Mine won't, they love the melons I've been giving them out of the garden but they turn their noses up at the squash.


----------



## Caprice Acres (Mar 6, 2005)

Some do, some don't. We feed most of it to the chickens, who like to pick out the seeds.  My goats only eat it if they are 'starving'. Which means, we give it to them before their daily hay.


----------



## MatthewB (Jun 18, 2011)

I can't get mine to eat any scraps at all. I work at a restaurant and bring home stale bread, tomatoes, bellpeppers, apples, etc... they turn their nose up to all of it, so my hens eat like queens.


----------



## Donna1982 (Jun 14, 2011)

I haven't tried... Hmmm should. Mine love corn chips , Cheetos, bread (they will steal the bag if you don't watch it.) They will not touch hay for anything and monkey is the only one that will eat alfalfa.


----------



## TroutRiver (Nov 26, 2010)

mine will pick at summer squash and chew on it a little, but it's not their favorite. The LOVE cabbage scraps! That reminds me, I should give them the pak choi in my garden that's gone to seed...
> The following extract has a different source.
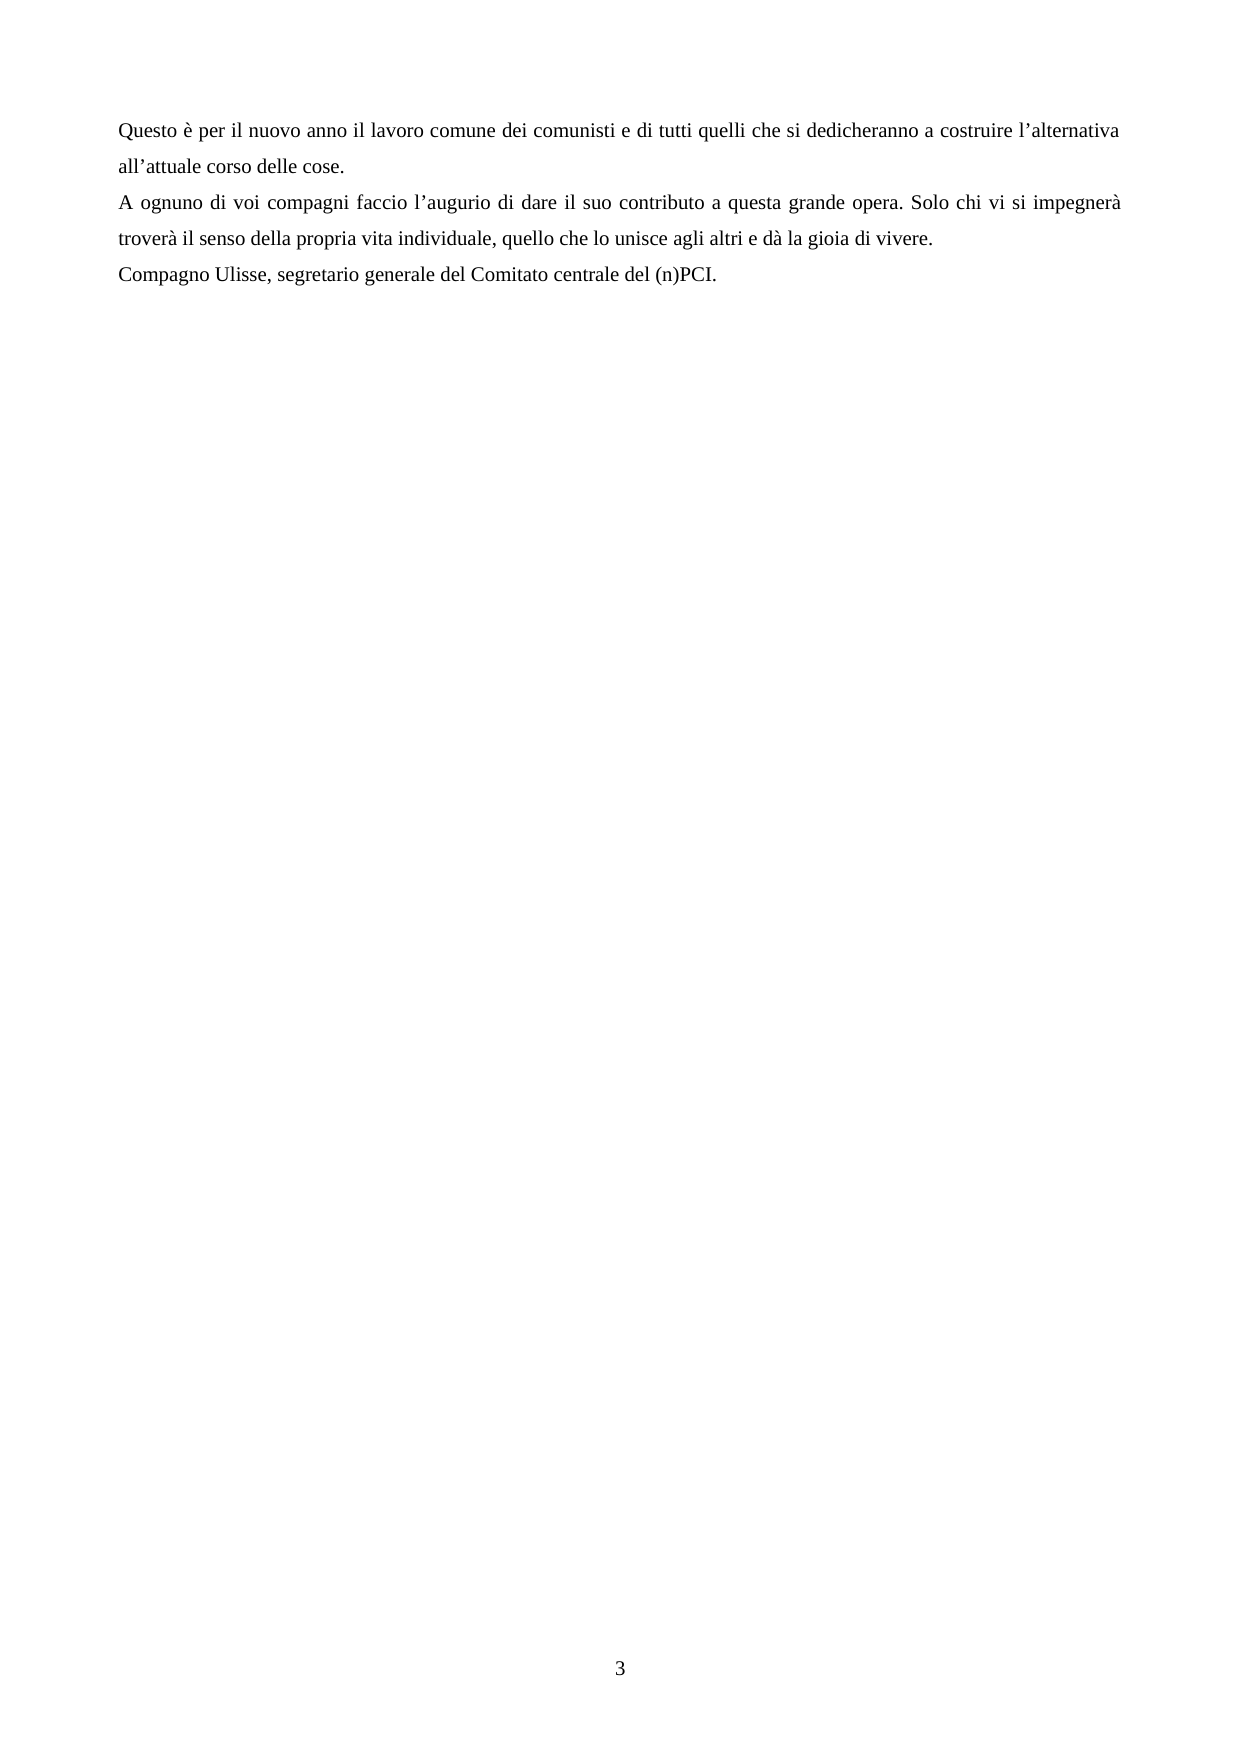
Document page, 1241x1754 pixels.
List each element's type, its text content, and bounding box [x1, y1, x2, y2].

text A ognuno di voi compagni faccio l’augurio di dare il suo contributo a questa grande opera. Solo chi vi si impegnerà troverà il senso della propria vita individuale, quello che lo unisce agli altri e dà la gioia di vivere. [118, 190, 1122, 250]
text Compagno Ulisse, segretario generale del Comitato centrale del (n)PCI. [118, 262, 1122, 286]
text Questo è per il nuovo anno il lavoro comune dei comunisti e di tutti quelli che si dedicheranno a costruire l’alternativa all’attuale corso delle cose. [118, 118, 1122, 178]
I live on a vineyard/winery, and their FAVORITE snack/treat is the fresh grape pressings when we are making wine in the fall, grape stems and seeds soaked in fresh pressed grape juice? YUM! They go nuts for it.


----------



## MOgal (Jul 27, 2002)

I must have raised my goats right because they will eat any scraps I offer them. Have you ever seen a shark feeding frenzy in a movie, etc.? Well, they don't hold a candle to the goats when I take them tomato or apple pomace from canning, excess or too large cucumbers, etc. A neighbor raised pumpkins and unusual squash last year and gave me the last that didn't sell. The goats loved them. 

I actually have one doe we named Cucumber because she will nearly turn herself inside out trying to reach a chunk of cucumber offered as a treat.


----------



## MDKatie (Dec 13, 2010)

I know this is an older thread, but I wanted to post because I've been getting "seconds" veggies from a large farm nearby. The goats LOVE squash, and it's become a large part of their daily diet. My goats pretty much will eat anything at all (except one doesn't like cantelope).


----------



## Pony (Jan 6, 2003)

My gals will eat melon, but not much. Squash and such? They act like it's the only food they've seen in DAYS!! They inhale the stuff, even if they find it all yucky leftover in the garden.


----------